# Records for processing:

□ □ □ □

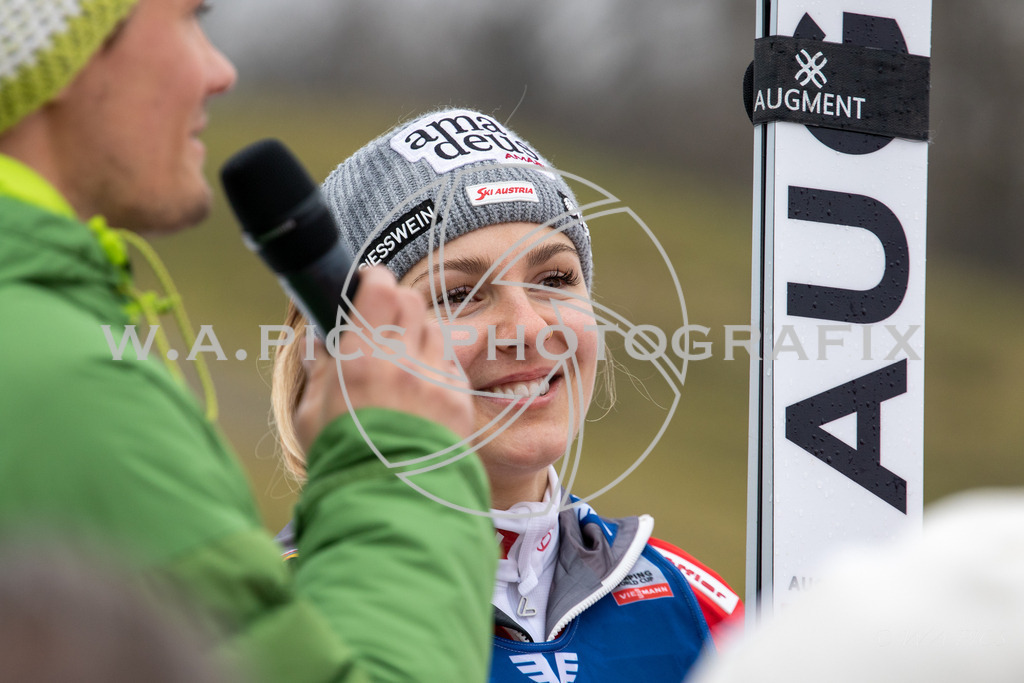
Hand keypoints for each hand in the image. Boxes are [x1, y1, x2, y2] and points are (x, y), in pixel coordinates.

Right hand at [294, 267, 472, 450]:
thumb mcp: (311, 415)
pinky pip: (450, 368)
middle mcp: (403, 364)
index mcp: (362, 362)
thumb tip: (320, 341)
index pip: (380, 289)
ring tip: (401, 368)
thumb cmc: (343, 463)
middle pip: (412, 302)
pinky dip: (436, 372)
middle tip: (383, 325)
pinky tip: (421, 397)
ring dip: (418, 339)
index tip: (368, 283)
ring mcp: (436, 382)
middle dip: (397, 306)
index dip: (374, 279)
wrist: (390, 508)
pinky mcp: (459, 402)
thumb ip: (320, 370)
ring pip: (434, 333)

□ □ □ □

Without changing a word, retype every entry above, but drop its pictures.

Hand keypoints for each hand in the image. Boxes are [x1, y1, x2, y2] and points are (x, y), in pixel coordinates.

Right hand at [294, 267, 472, 450]:
thumb mcp: (311, 415)
pinky pip: (450, 368)
middle mcp: (403, 364)
index mcp: (362, 362)
thumb tip: (320, 341)
index pip: (380, 289)
ring tip: (401, 368)
thumb cmc: (343, 463)
middle pip: (412, 302)
pinky dip: (436, 372)
middle tip: (383, 325)
pinky tip: (421, 397)
ring dip: (418, 339)
index tip: (368, 283)
ring mcp: (436, 382)
middle dip: (397, 306)
index dip: (374, 279)
wrist: (390, 508)
pinky mcp: (459, 402)
thumb ip: (320, 370)
ring pip: (434, 333)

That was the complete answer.